It appears less likely that a United States Supreme Court ruling on the constitutionality of President Obama’s Affordable Care Act will take place before the 2012 elections, thanks to a September 7 ruling by a federal appeals court. The healthcare law requires that all Americans, by the year 2014, either purchase health insurance or pay a fine.
The three judge panel of the 4th U.S. Circuit Court of Appeals in Richmond, Virginia, quoted the Anti-Injunction Act in its latest ruling, a law that prohibits any suit seeking to block the collection of federal taxes from being heard.
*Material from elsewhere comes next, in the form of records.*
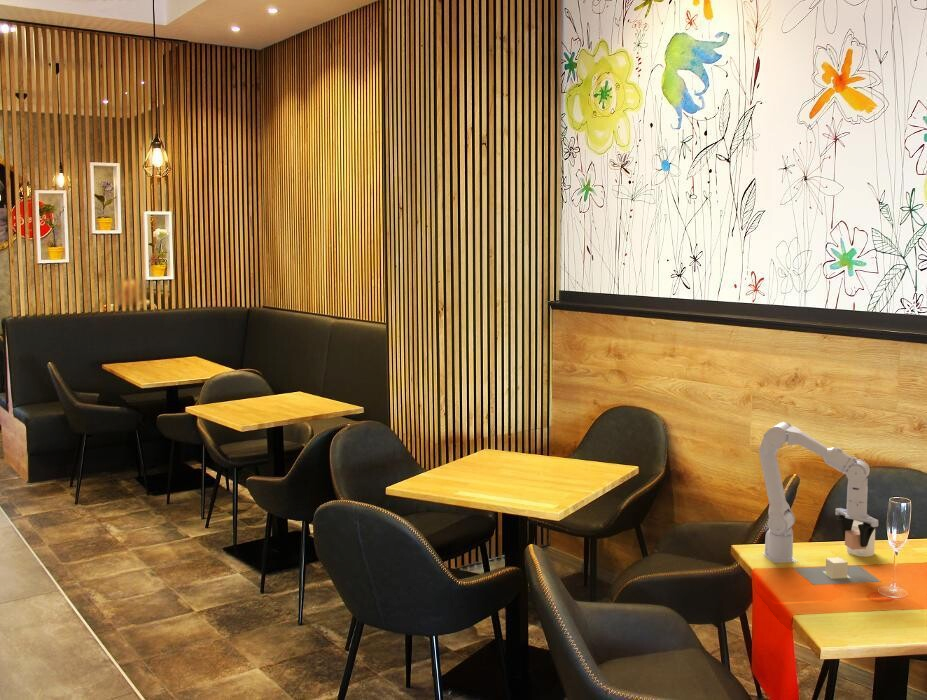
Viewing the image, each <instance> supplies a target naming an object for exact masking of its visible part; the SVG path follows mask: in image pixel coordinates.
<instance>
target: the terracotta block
mask: <svg viewBox="0 0 927 700" xmlns="http://www.w3.org/2000/svg"><path fill="white" fill-rule="evenodd" d="M844 545H845V546H846V548H847V547H849V548H850V549H852V550H854V549H866V547H861V545H860V531H859V530H849V531H845V541H844Z"/></svg>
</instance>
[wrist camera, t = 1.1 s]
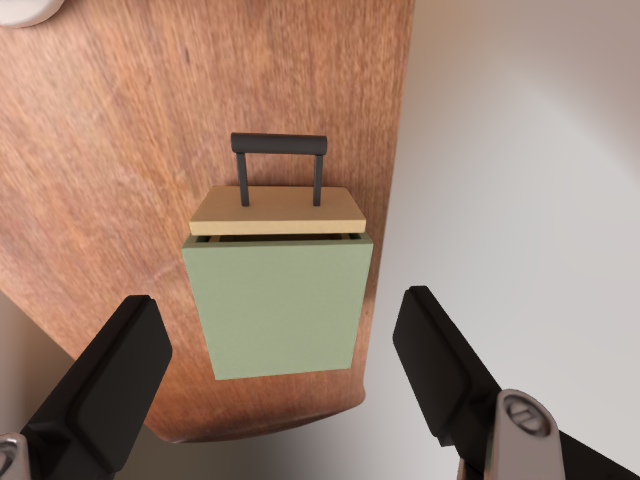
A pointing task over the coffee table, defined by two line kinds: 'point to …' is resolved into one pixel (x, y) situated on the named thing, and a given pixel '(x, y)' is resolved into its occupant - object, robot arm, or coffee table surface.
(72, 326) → the coffee table surface
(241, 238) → the drawer
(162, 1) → the coffee table surface
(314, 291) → the cabinet
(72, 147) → the coffee table surface
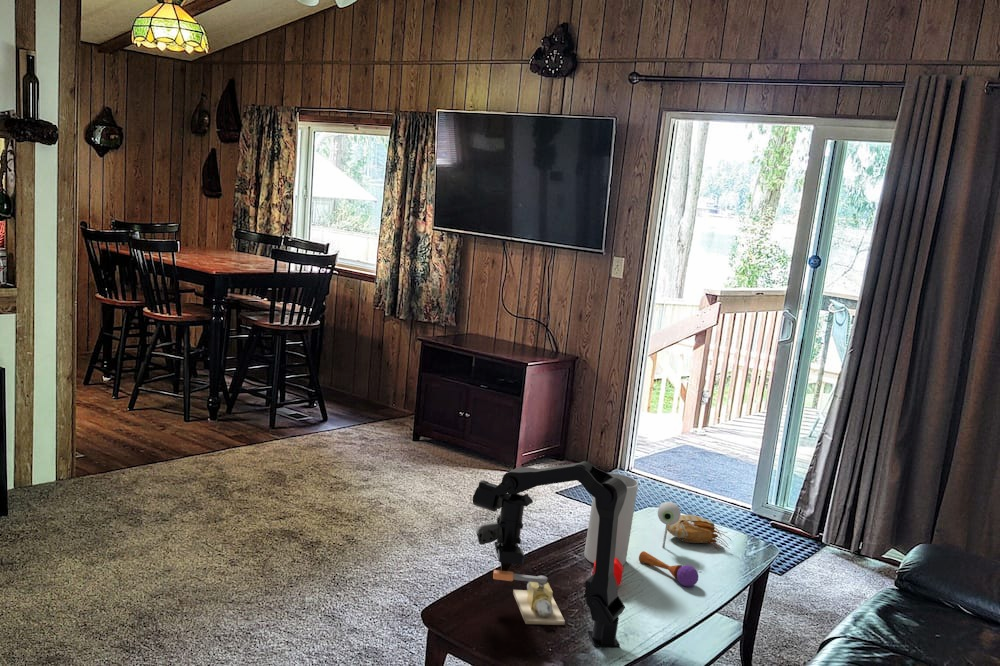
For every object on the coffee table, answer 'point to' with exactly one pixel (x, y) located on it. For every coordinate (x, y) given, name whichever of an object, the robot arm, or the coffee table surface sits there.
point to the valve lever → (518, 577)
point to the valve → (540, 598)
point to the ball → (615, 571)
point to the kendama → (673, 569)
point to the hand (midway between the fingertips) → (503, 573)
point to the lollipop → (668, 515)
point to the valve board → (531, 615)
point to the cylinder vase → (622, 526)
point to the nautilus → (695, 530)
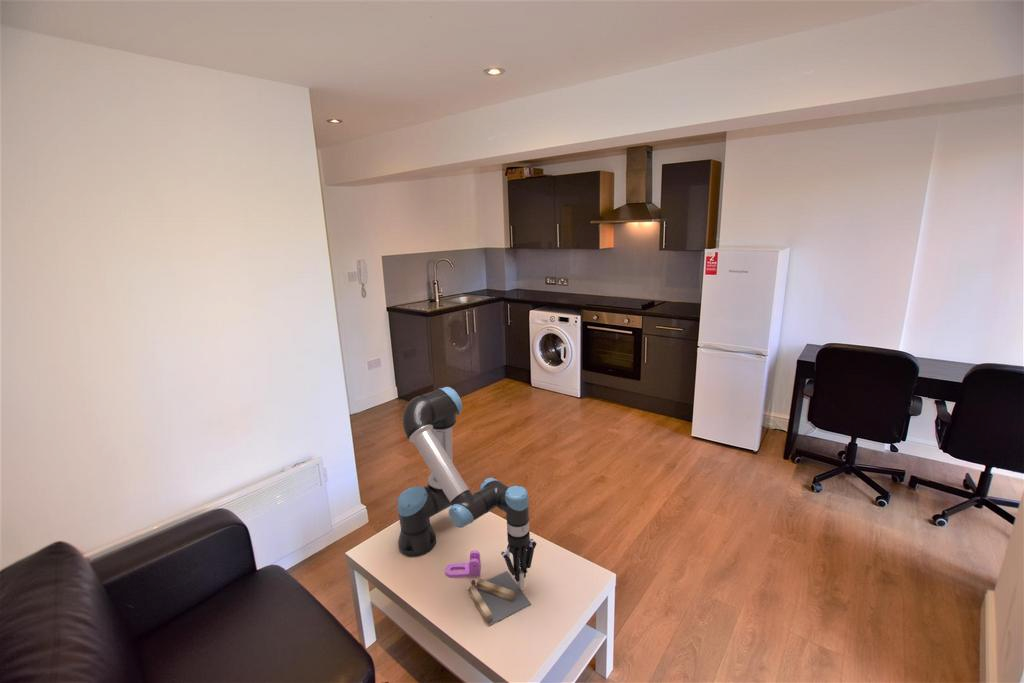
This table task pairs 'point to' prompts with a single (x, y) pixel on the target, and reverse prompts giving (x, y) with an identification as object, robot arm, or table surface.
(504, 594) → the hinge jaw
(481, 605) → the tongs base
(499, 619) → the mat
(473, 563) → the bracket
The law specifically states that “no suit for the purpose of restraining the assessment or collection of any tax shall be maintained in any court by any person.”
Court Appeals
Judge Diana Gribbon Motz wrote that the court is not allowed to consider a suit brought forth by Liberty University, a Christian school located in Lynchburg, Virginia. “This expansive language leaves no room for a court to carve out exceptions based on the policy ramifications of a particular pre-enforcement challenge, wrote Judge Motz. Liberty University had argued that the Anti-Injunction Act did not provide the legal means to block the suit from being heard, but that notion was rejected by Motz and one other panel member.
The White House claimed victory following the 4th U.S. Circuit Court of Appeals ruling. “This decision is another victory for the Affordable Care Act and the tens of millions of Americans already benefitting from this landmark law,” blogged Stephanie Cutter, assistant to the president and deputy senior adviser. Even if the court had decided to consider the case, Cutter made reference to statements by two judges that would have upheld the healthcare law if that court had decided to hear the case.
The Virginia-based court ruling differs from an earlier opinion of the 6th Circuit, based in Cincinnati, which stated the Anti-Injunction Act didn’t apply. Mathew Staver, dean of the Liberty University School of Law said the Virginia ruling was astounding, adding, “I think this is a case that would clearly be reversed.”
Walter Dellinger, the former U.S. solicitor general who submitted a briefing backing the healthcare law, was quoted in a recent Bloomberg article saying, “It’s still the case that we will get some decision from the United States Supreme Court [during] the last week of this coming June [2012], but it is possible that ruling could be that no one has the right to challenge this law until they’ve declined to pay the penalty or sought a refund.”
A total of 26 states have contended that Congress exceeded its power under the commerce clause when it passed the Affordable Care Act mandating that Americans acquire health insurance by 2014. However, Ilya Shapiro, a senior fellow at the Cato Institute who opposes the ACA believes the Anti-Injunction Act could provide the Supreme Court with a means to leave the healthcare law intact without formally endorsing an expansion of federal power. “I think it’s more likely to do that than to rule for the individual mandate on the merits,” said Shapiro.
There are strong opinions on all sides of the healthcare issue, and some were hoping for a clear-cut Supreme Court ruling next June. However, it may not be until 2013 (or later) that the actual constitutionality of requiring U.S. residents to hold a health insurance policy or pay a fine will be addressed. In the meantime advocates for and against the measure will be keeping a close tab on future rulings leading up to Supreme Court ruling in June 2012 on whether to hear the case.